When the object is viewed at an angle, additional information does not contribute to the correction of front-to-back depth estimation biases, with the exception of the very last part of the grasping movement. During this phase, the relative disparity between contact points and fingertips can be easily monitored and corrected. We, therefore, interpret this finding, which agrees with previous research (Mon-Williams et al., 2001; Melmoth and Grant, 2006; Melmoth et al., 2007; Jakobson and Goodale, 1991; Servos et al., 1992; Marotta and Goodale 1998), as the result of an online control mechanism, not possible in the eye-height condition, in which the index finger tends to disappear at the time of MGA and beyond.

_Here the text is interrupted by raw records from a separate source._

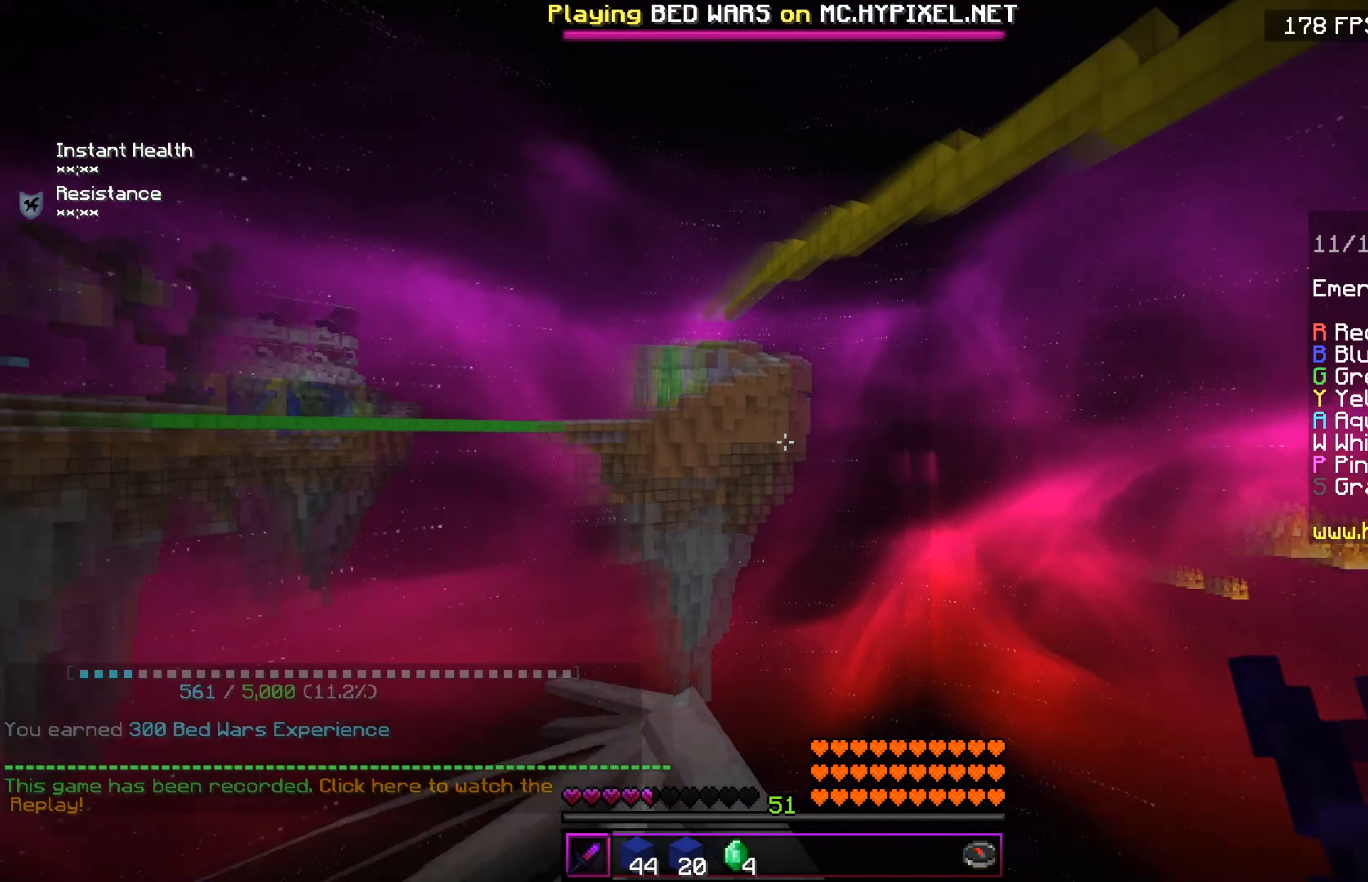
Gameplay with keyboard; each line is a JSON object with the keys held at the frame after it. "events" lists presses ("down") and releases ("up") of "a", "d", "s" and "w" between this image and that frame as [ms after this image, input, new state], when the widget could be followed in between. No other keys are recorded. Mouse input is not recorded.
{"keys": ["w"], "events": [[233, "w", "down"]]}
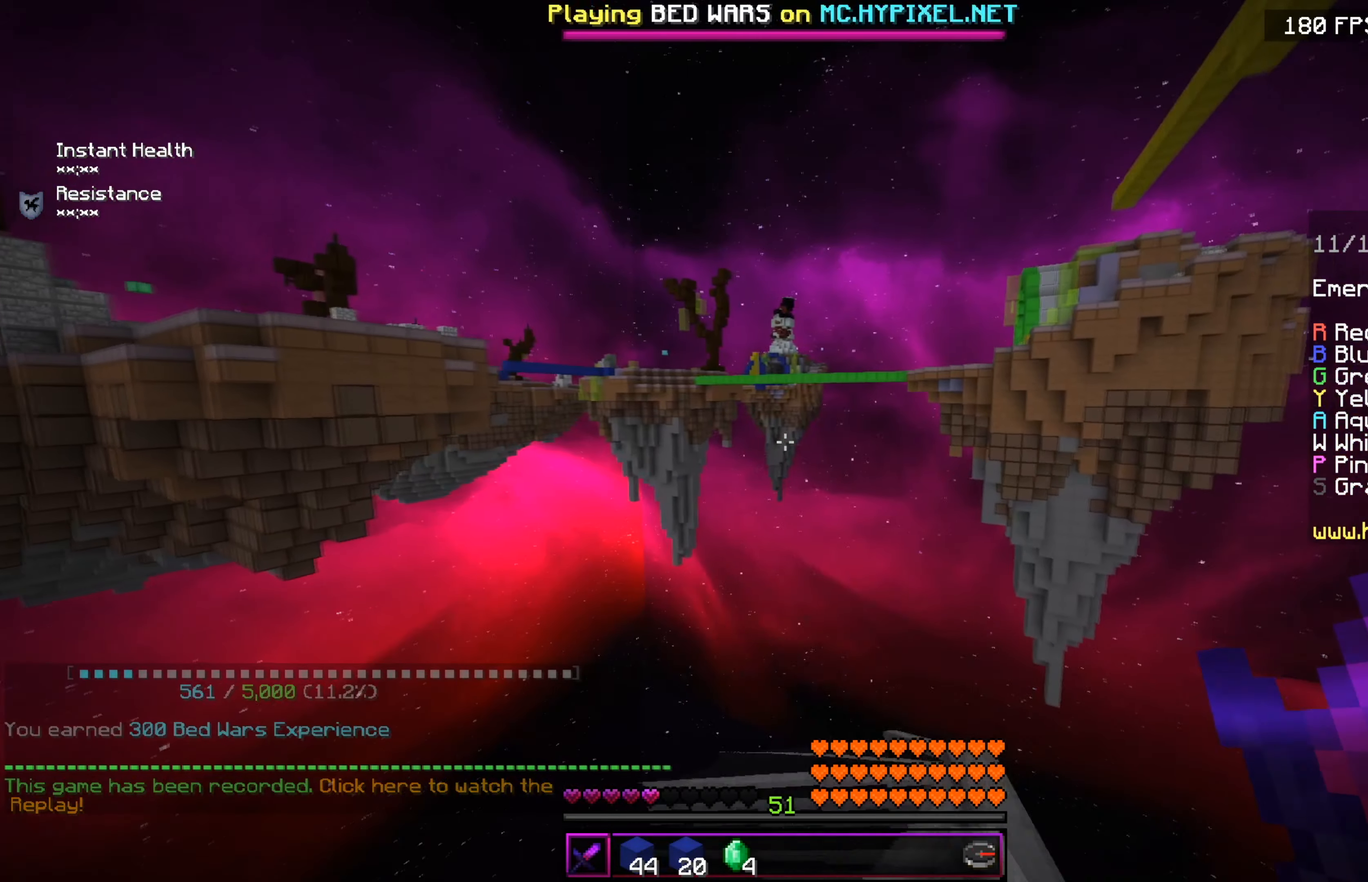
{"keys": ["w"], "events": []}
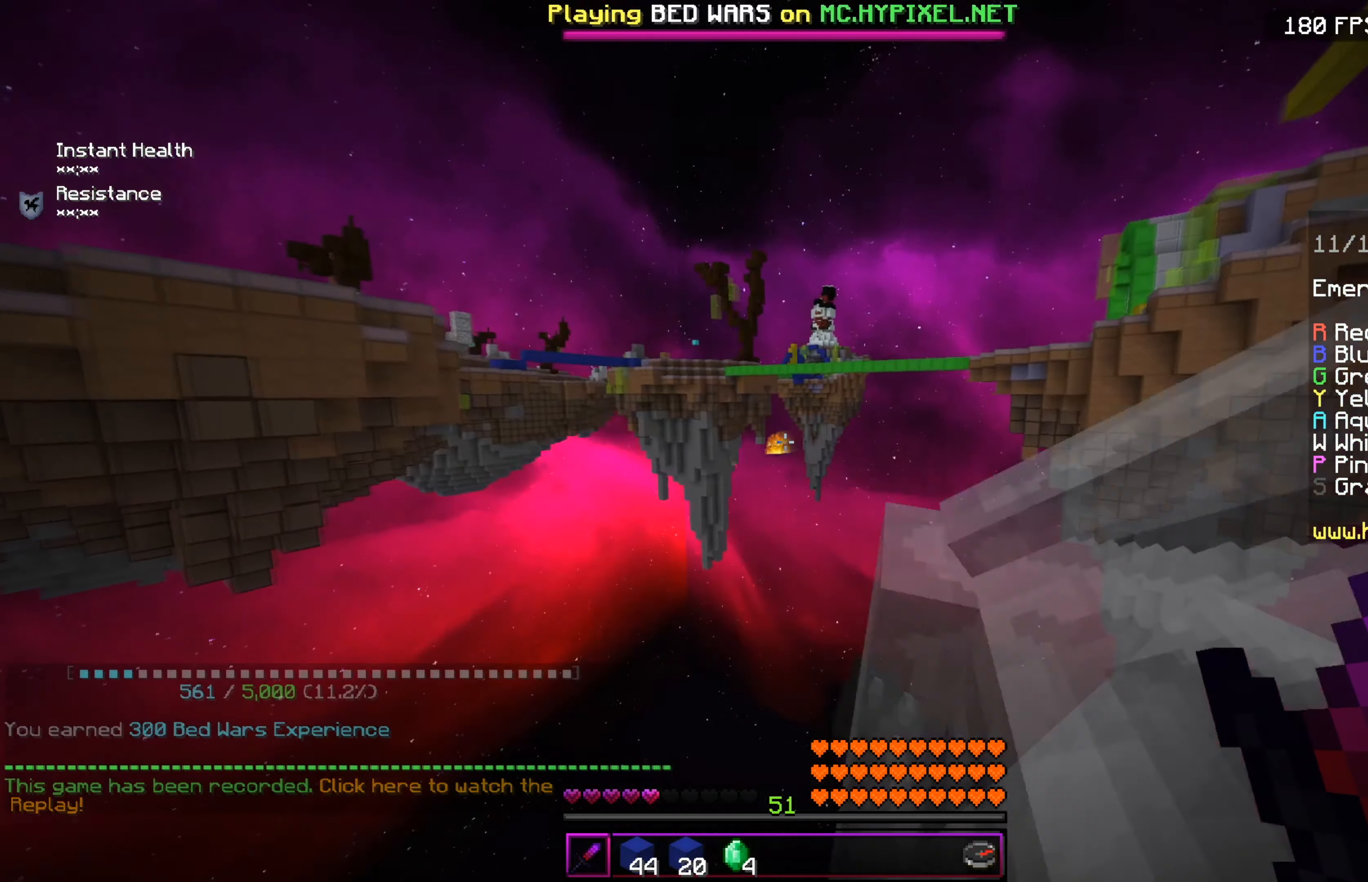
{"keys": [], "events": [[233, "w", "up"]]}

Experiment 2: comparing grasping and perception with multiple depth cues

Having shown that a negative relationship between egocentric distance along the depth axis and grip aperture in grasping can also be found when elevation angle is added as distance cue, we wanted to test the generalizability of this finding by additionally including a planar surface to make perspective information more reliable (as used, e.g., by Greenwald, Knill, & Saunders, 2005). To be able to test that our stimuli indeed produced consistent perceptual biases, we also included a manual estimation (ME) task, in which participants estimated the depth of our stimuli.

Participants

Twenty volunteers (mean age 26.1 years, 12 female, all right handed by self-report) were invited to the lab for experiment 2. Recruitment, ethical approval and data protection were handled the same way as in experiment 1. Two participants could not complete the experiment since their arms were not long enough to comfortably grasp the object at the position that was further away, and one participant did not receive visual feedback for a number of trials due to the head markers being occluded by hair. A further participant had to be excluded due to a too high number of trials that had to be excluded in grasping, and two participants for ME, leaving us with N = 16 and N = 15 participants for the two tasks, respectively.

Apparatus and design

Like in experiment 1, subjects were seated in a dark room in front of a semi-transparent mirror that was slanted and adjusted to reflect the display of a CRT monitor located to the left of the mirror to a position in front of the subject. Subjects again wore liquid crystal goggles, as well as IREDs attached to the head, thumb, index finger, and wrist to track movements of the head and right hand. The head was resting in a chin rest. We presented similar disparity-defined random-dot images as in experiment 1, again displaying virtual 3D trapezoids. Unlike in experiment 1, a 380 mm × 480 mm plane made of black cardboard, covered with blotches of phosphorescent green paint and encompassed by a band of lightly glowing green diodes, was located in front of the subjects and below the target objects, at a height of app. 155 mm below eye level. The mechanic arm moving the objects was protruding from below the plane through a 60 mm × 120-mm hole in the middle of the cardboard.

All trapezoid stimuli were 22.5 mm high, 26.5 mm wide at the base oriented towards the subject and 55 mm at the base further away, and either 50 mm or 60 mm deep. Stimuli were presented at one of four possible positions: at one of two heights (at eye level or 130 mm below eye level) and one of two distances along the depth axis (420 mm or 510 mm). Using three motors, one of two real metal trapezoids (of the same dimensions as the virtual stimuli) attached to a metal arm could be moved to the same location as the virtual stimulus to provide veridical haptic feedback. These objects were not illuminated, such that only the plane and the virtual object could be seen during the experiment.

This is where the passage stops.